ÇYDD İzmir’in 25. yıl gururu

cydd-izmirin-25-yil-gururu Çağdaş Yaşamı Destekleme Derneği (ÇYDD) İzmir Şubesi, kuruluşunun 25. yılını Kültürpark İsmet İnönü Kültür Merkezi’nde gerçekleştirilen geceyle kutladı.

ÇYDD İzmir’in 25. yıl gururu

Çağdaş Yaşamı Destekleme Derneği (ÇYDD) İzmir Şubesi, kuruluşunun 25. yılını Kültürpark İsmet İnönü Kültür Merkezi’nde gerçekleştirilen geceyle kutladı.

İzmir Big Band’in müzik dinletisiyle başlayan etkinliğin açılışında konuşan ÇYDD Genel Başkan Yardımcısı Nihal Kızıl, "Dile kolay 25 yıl. Acı, tatlı, hüzünlü, neşeli, heyecanlı ama hep umutlu. Her zaman ne olursa olsun umutlu. Her zaman disiplinli, her zaman örgütlü, her zaman üretken ve her yıl bir öncekinden daha çok çalışılan yıllar... Türkan Saylan hocamızın Anadolu’nun her bir köşesini adım adım gezerek cüzzama çare olmaya çalışması, aynı zamanda başka sorunları da görüp özellikle eğitim alanında projelendirmesi, ağır hastalığına, bir yığın baskıya rağmen son günlerine kadar canla başla çalışması hepimize örnektir. Bizim başka mazeretimiz olamaz. Mustafa Kemal Atatürk, emperyalist güçlerin işgali altındaki eğitimsiz, ekonomik olarak esir alınmış Anadolu’dan çağdaş, özgür, bağımsız bir Türkiye Cumhuriyeti yaratmışken biz umutsuz olamayız. Orta öğretim burslarıyla binlerce kızımızın okumasını sağladık. Üniversite burslarıyla yüzlerce gencimizin yüzünü güldürdük. Kadın haklarıyla ilgili çalışmalarımızla kadınlarımızın ışığı olduk. Onlarca çocuğumuza pencereler açtık. Ne çok insana ulaştık. Hep birlikte çalışmaktan başka çaremiz yok. Biz demokrasiye ve toplumun ancak eğitimle dönüşebileceğine inanıyoruz." dedi. Sözlerini toplumun karamsar ve umutsuz olduğuna dikkat çekerek "Çağdaş Yaşamlı olmanın getirdiği bir sorumluluk var. Biz umutsuz olamayız." diye tamamladı.

 

ÇYDD İzmir Şubesi Başkanı Gönül Kaya da, 1950’lerden itibaren ülkeyi yönetenlerin Cumhuriyet'in kurucu ilkelerinden uzaklaştığını vurgulayarak "Kadınlarımızla, çocuklarımızla, her koşulda desteklerini arttıran değerli dostlarımızdan aldığımız güçle büyüyoruz, güçleniyoruz. Bu yolculukta taşıdığımız aydınlanma meşalesini teslim alacak genç kuşaklar bugün göreve hazırlar. Bu güvenle Türkiye Cumhuriyeti’ni yeniden yapılandıracağımızı bütün ülkeye ilan ediyoruz." dedi.
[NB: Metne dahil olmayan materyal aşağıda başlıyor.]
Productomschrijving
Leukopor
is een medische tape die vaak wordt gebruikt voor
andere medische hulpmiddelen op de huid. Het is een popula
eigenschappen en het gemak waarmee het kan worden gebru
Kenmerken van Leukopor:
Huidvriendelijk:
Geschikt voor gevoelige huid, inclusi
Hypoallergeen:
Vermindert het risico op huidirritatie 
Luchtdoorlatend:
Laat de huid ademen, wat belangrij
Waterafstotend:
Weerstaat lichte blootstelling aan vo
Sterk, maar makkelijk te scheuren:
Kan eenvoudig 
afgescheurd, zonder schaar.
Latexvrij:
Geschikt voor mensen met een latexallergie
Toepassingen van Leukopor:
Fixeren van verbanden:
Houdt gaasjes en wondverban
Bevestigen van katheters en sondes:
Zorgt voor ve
Cumhuriyet Gazetesi yazarı Mine Söğüt de konuşmasında şu görüşlere yer verdi:

“1980’lerin sonunda bir tiyatro oyunu izlemiştim. Oyuncular oyunu çıplak oynadılar. O salon yakılmadı, yıkılmadı. Ben o zaman 20 yaşındaydım ve o oyunu izleme şansım vardı. Çeşitli vesilelerle biraraya geldiğim gençlere bu olayı anlattığımda inanamıyorlar, böyle bir şeyin bu topraklarda gerçekleşmiş olduğuna inanamıyorlar. Gençlerin hayalleri çalınıyor. Korkularla eğitiliyorlar. Bu nedenle bu ülkede böyle bir derneğin olması çok önemli. Dernek kurulduğunda çağdaş bir yaşam vardı ve destek gerekiyordu. Bugün ise bambaşka bir iklim var. Bugün insanlara çağdaşlığı hatırlatmak gerekiyor.Nâzım'ın da dediği gibi; ‘Yolu yok, Don Kişot’um benim, yolu yok. Yeldeğirmenleriyle dövüşülecek.’”

 

Gecede Özgür Başkaya da, Nâzım Hikmet’in “Yaşamaya Dair” dizelerini seslendirdi.